To be or not to be ?

Hamlet has decided to enact a play and hopes to catch his uncle flinch at the play. The waiting tortures Hamlet. He debates with himself if he should put an end to his misery by committing suicide. But he's afraid of what will happen to his soul after he commits this sin.

To be, or not to be: that is the question:
Whether 'tis nobler in the mind to suffer
The slings and arrows of outrageous fortune,
Or to take arms against a sea of troubles,
And by opposing end them? To die: to sleep;
No more; and by a sleep to say we end
The heart-ache and the thousand natural shocks
That flesh is heir to, 'tis a consummation
Devoutly to be wish'd. To die, to sleep;

Should I exist ( To be ) or should I cease to exist ( not to be) ? Should I continue to suffer or end them all by sleeping forever ?

To sleep: perchance to dream: ay, there's the rub;
For in that sleep of death what dreams may come
When we have shuffled off this mortal coil,
Must give us pause:

( But what happens after suicide?
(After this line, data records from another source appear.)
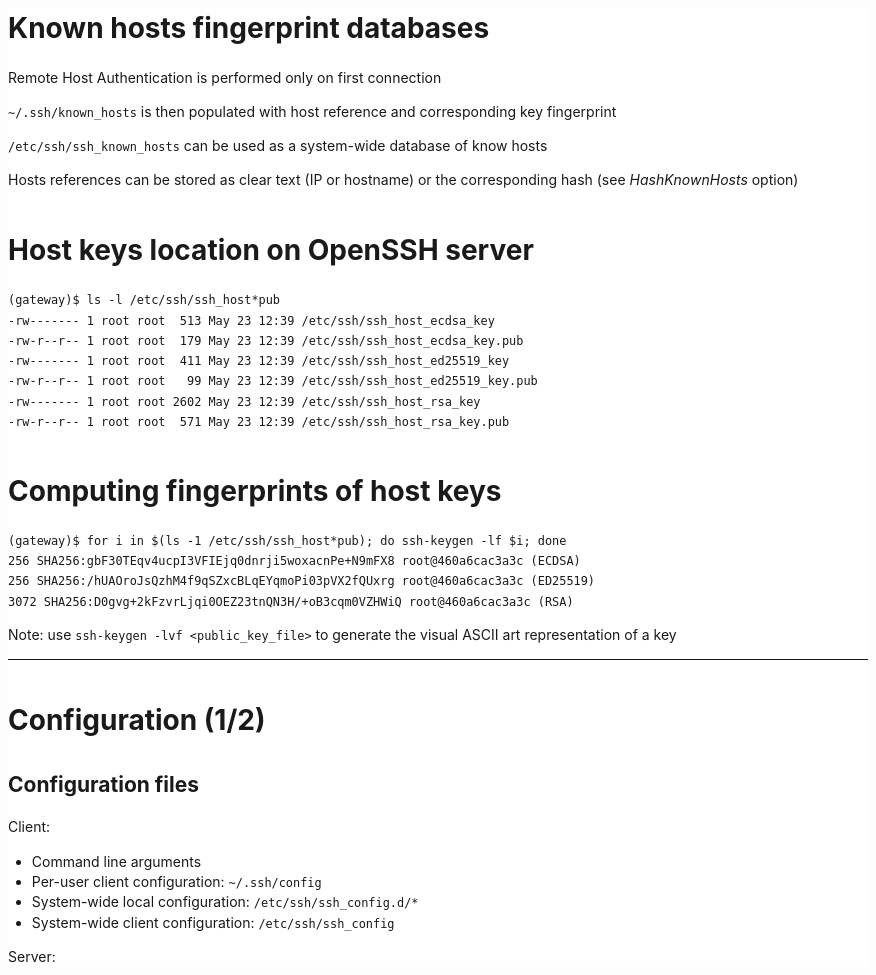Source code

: 

# Known hosts fingerprint databases

Remote Host Authentication is performed only on first connection

`~/.ssh/known_hosts` is then populated with host reference and corresponding key fingerprint

`/etc/ssh/ssh_known_hosts` can be used as a system-wide database of know hosts

Hosts references can be stored as clear text (IP or hostname) or the corresponding hash (see *HashKnownHosts* option)

# Host keys location on OpenSSH server

```sshschema
(gateway)$ ls -l /etc/ssh/ssh_host*pub
-rw------- 1 root root  513 May 23 12:39 /etc/ssh/ssh_host_ecdsa_key
-rw-r--r-- 1 root root  179 May 23 12:39 /etc/ssh/ssh_host_ecdsa_key.pub
-rw------- 1 root root  411 May 23 12:39 /etc/ssh/ssh_host_ed25519_key
-rw-r--r-- 1 root root   99 May 23 12:39 /etc/ssh/ssh_host_ed25519_key.pub
-rw------- 1 root root 2602 May 23 12:39 /etc/ssh/ssh_host_rsa_key
-rw-r--r-- 1 root root  571 May 23 12:39 /etc/ssh/ssh_host_rsa_key.pub
```

# Computing fingerprints of host keys

```sshschema
(gateway)$ for i in $(ls -1 /etc/ssh/ssh_host*pub); do ssh-keygen -lf $i; done
256 SHA256:gbF30TEqv4ucpI3VFIEjq0dnrji5woxacnPe+N9mFX8 root@460a6cac3a3c (ECDSA)
256 SHA256:/hUAOroJsQzhM4f9qSZxcBLqEYqmoPi03pVX2fQUxrg root@460a6cac3a3c (ED25519)
3072 SHA256:D0gvg+2kFzvrLjqi0OEZ23tnQN3H/+oB3cqm0VZHWiQ root@460a6cac3a3c (RSA)
```

Note: use `ssh-keygen -lvf <public_key_file>` to generate the visual ASCII art representation of a key 

---



# Configuration (1/2)

## Configuration files

Client:

- Command line arguments
- Per-user client configuration: `~/.ssh/config`
- System-wide local configuration: `/etc/ssh/ssh_config.d/*`
- System-wide client configuration: `/etc/ssh/ssh_config`

Server:
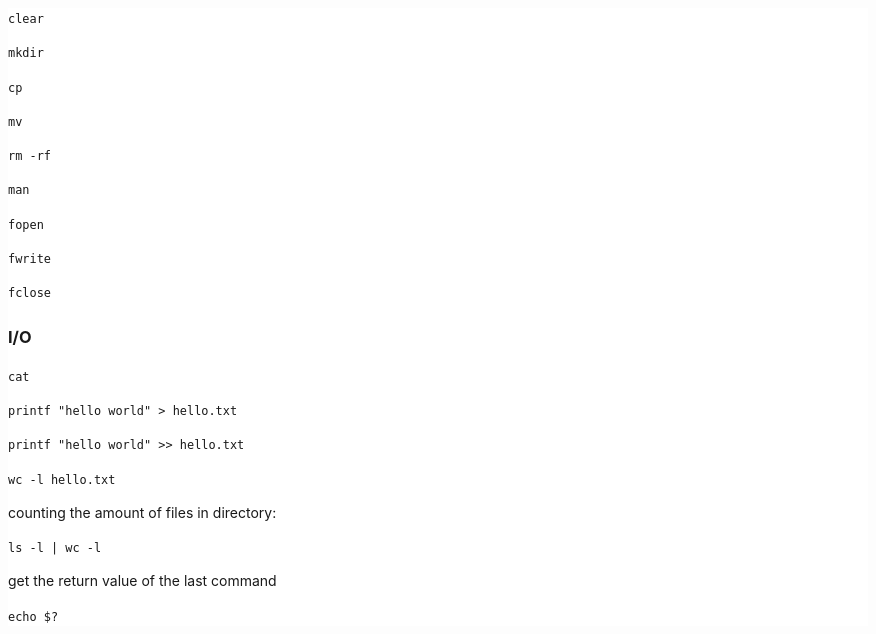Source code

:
 ```
clear
```

```
mkdir
```

```
cp
```

```
mv
```

```
rm -rf
```

```
man
```

```
fopen
```

```
fwrite
```

```
fclose
```

### I/O

```
cat
```

```
printf "hello world" > hello.txt
```

```
printf "hello world" >> hello.txt
```

```
wc -l hello.txt
```

counting the amount of files in directory:
```
ls -l | wc -l
```

get the return value of the last command
```
echo $?
```
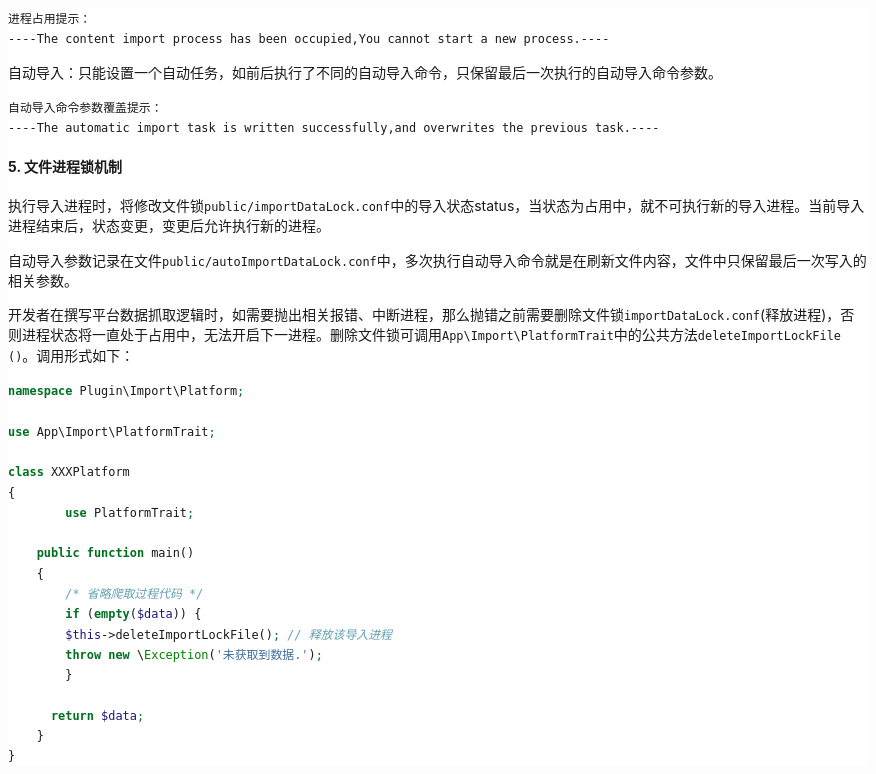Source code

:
 ```
进程占用提示：
----The content import process has been occupied,You cannot start a new process.----
```

自动导入：只能设置一个自动任务，如前后执行了不同的自动导入命令，只保留最后一次执行的自动导入命令参数。

```
自动导入命令参数覆盖提示：
----The automatic import task is written successfully,and overwrites the previous task.----
```

#### 5. 文件进程锁机制

执行导入进程时，将修改文件锁`public/importDataLock.conf`中的导入状态status，当状态为占用中，就不可执行新的导入进程。当前导入进程结束后，状态变更，变更后允许执行新的进程。

自动导入参数记录在文件`public/autoImportDataLock.conf`中，多次执行自动导入命令就是在刷新文件内容，文件中只保留最后一次写入的相关参数。

开发者在撰写平台数据抓取逻辑时，如需要抛出相关报错、中断进程，那么抛错之前需要删除文件锁`importDataLock.conf`(释放进程)，否则进程状态将一直处于占用中，无法开启下一进程。删除文件锁可调用`App\Import\PlatformTrait`中的公共方法`deleteImportLockFile()`。调用形式如下：

```php
namespace Plugin\Import\Platform;

use App\Import\PlatformTrait;

class XXXPlatform
{
		use PlatformTrait;
  
  	public function main()
  	{
    	/* 省略爬取过程代码 */
    	if (empty($data)) {
      	$this->deleteImportLockFile(); // 释放该导入进程
      	throw new \Exception('未获取到数据.');
    	}
      
      return $data;
  	}
}
```

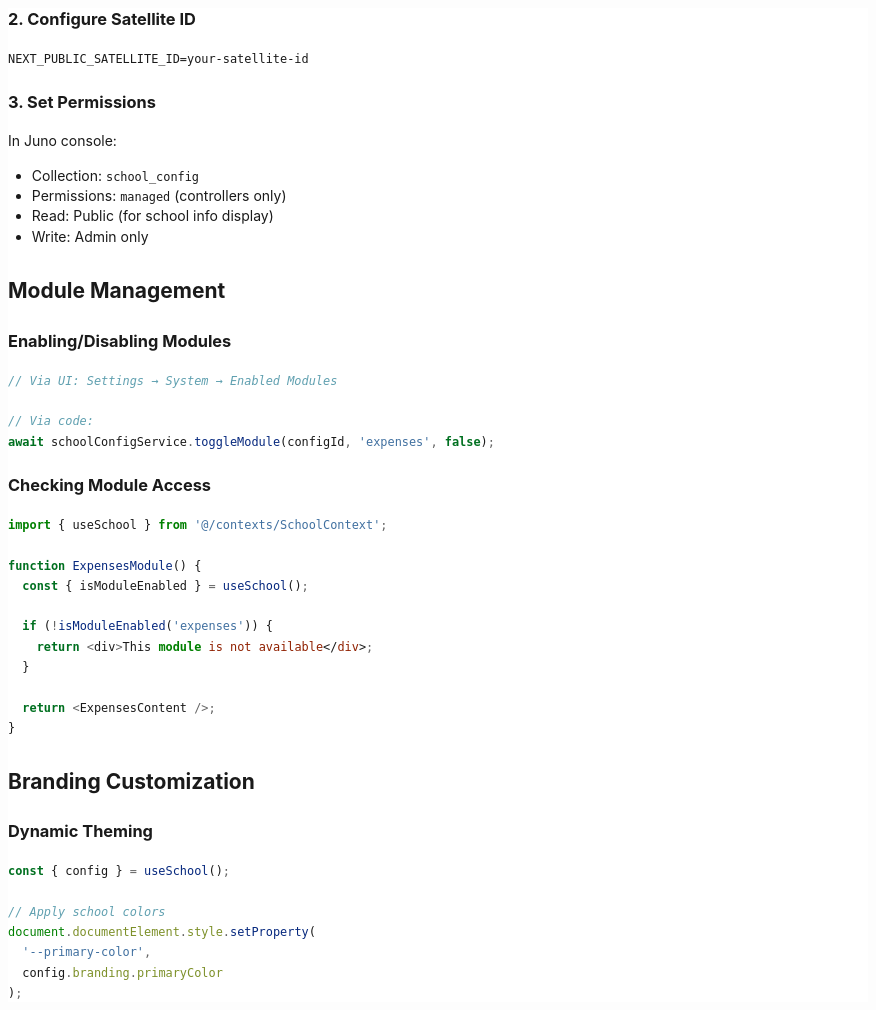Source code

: ### 2. Configure Satellite ID

```env
NEXT_PUBLIC_SATELLITE_ID=your-satellite-id
```

### 3. Set Permissions

In Juno console:
- Collection: `school_config`
- Permissions: `managed` (controllers only)
- Read: Public (for school info display)
- Write: Admin only

## Module Management

### Enabling/Disabling Modules

```typescript
// Via UI: Settings → System → Enabled Modules

// Via code:
await schoolConfigService.toggleModule(configId, 'expenses', false);
```

### Checking Module Access

```typescript
import { useSchool } from '@/contexts/SchoolContext';

function ExpensesModule() {
  const { isModuleEnabled } = useSchool();
  
  if (!isModuleEnabled('expenses')) {
    return <div>This module is not available</div>;
  }
  
  return <ExpensesContent />;
}
```

## Branding Customization

### Dynamic Theming

```typescript
const { config } = useSchool();

// Apply school colors
document.documentElement.style.setProperty(
  '--primary-color',
  config.branding.primaryColor
);
```
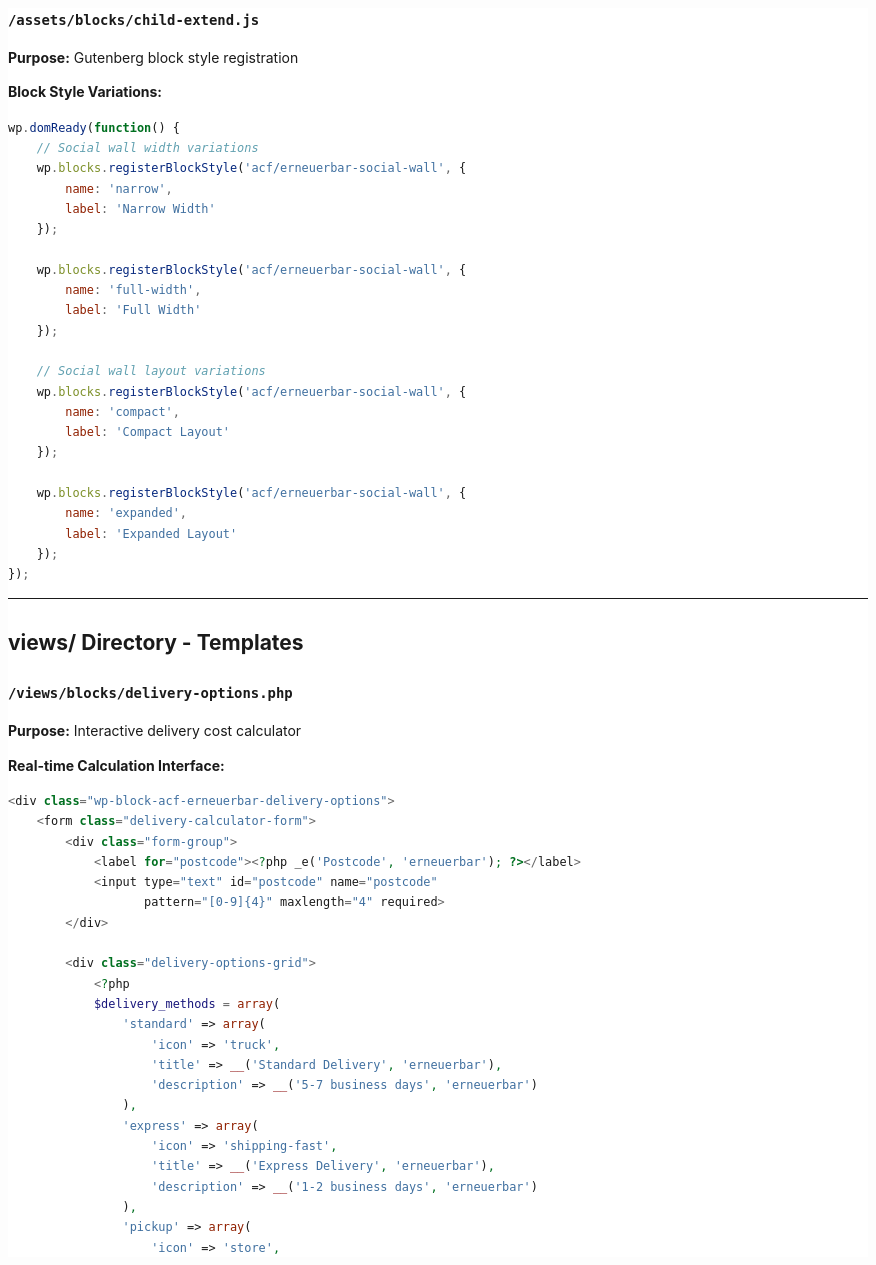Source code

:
 ```javascript
```

### `/assets/blocks/child-extend.js`
**Purpose:** Gutenberg block style registration

**Block Style Variations:**
```javascript
wp.domReady(function() {
    // Social wall width variations
    wp.blocks.registerBlockStyle('acf/erneuerbar-social-wall', {
        name: 'narrow',
        label: 'Narrow Width'
    });
    
    wp.blocks.registerBlockStyle('acf/erneuerbar-social-wall', {
        name: 'full-width',
        label: 'Full Width'
    });
    
    // Social wall layout variations
    wp.blocks.registerBlockStyle('acf/erneuerbar-social-wall', {
        name: 'compact',
        label: 'Compact Layout'
    });
    
    wp.blocks.registerBlockStyle('acf/erneuerbar-social-wall', {
        name: 'expanded',
        label: 'Expanded Layout'
    });
});
```

---

## views/ Directory - Templates

### `/views/blocks/delivery-options.php`
**Purpose:** Interactive delivery cost calculator

**Real-time Calculation Interface:**
```php
<div class="wp-block-acf-erneuerbar-delivery-options">
    <form class="delivery-calculator-form">
        <div class="form-group">
            <label for="postcode"><?php _e('Postcode', 'erneuerbar'); ?></label>
            <input type="text" id="postcode" name="postcode" 
                   pattern="[0-9]{4}" maxlength="4" required>
        </div>
        
        <div class="delivery-options-grid">
            <?php 
            $delivery_methods = array(
                'standard' => array(
                    'icon' => 'truck',
                    'title' => __('Standard Delivery', 'erneuerbar'),
                    'description' => __('5-7 business days', 'erneuerbar')
                ),
                'express' => array(
                    'icon' => 'shipping-fast',
                    'title' => __('Express Delivery', 'erneuerbar'),
                    'description' => __('1-2 business days', 'erneuerbar')
                ),
                'pickup' => array(
                    'icon' => 'store',
```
WOuld we still dream ? Would this continue to torture us ? )

there's the respect
That makes calamity of so long life;
For who would bear the whips and scorns of time,
The oppressor's wrong, the proud man's contumely,
The pangs of despised love, the law's delay,
The insolence of office and the spurns
That patient merit of the unworthy takes,
When he himself might his quietus make
With a bare bodkin? who would fardels bear,
To grunt and sweat under a weary life,
But that the dread of something after death,
The undiscover'd country from whose bourn
No traveller returns, puzzles the will
And makes us rather bear those ills we have
Than fly to others that we know not of?

Why should one bear the troubles of life, the heartbreak of love, the delay of law, the insolence os others when one can quietly end everything with a thrust of a dagger? ( bodkin = dagger, fardel = trouble, bourn = boundary ) But who knows what happens after ? Should one just bear these troubles instead of flying to much bigger ones which await us after we commit suicide?

Thus conscience does make cowards of us all;
And thus the native hue of resolution
Is sicklied o'er with the pale cast of thought,
And enterprises of great pitch and moment
With this regard their currents turn awry, (95)
And lose the name of action.

This fear of afterlife makes us cowards. ( Native hue of resolution = natural courage). These thoughts prevent us from taking our own lives.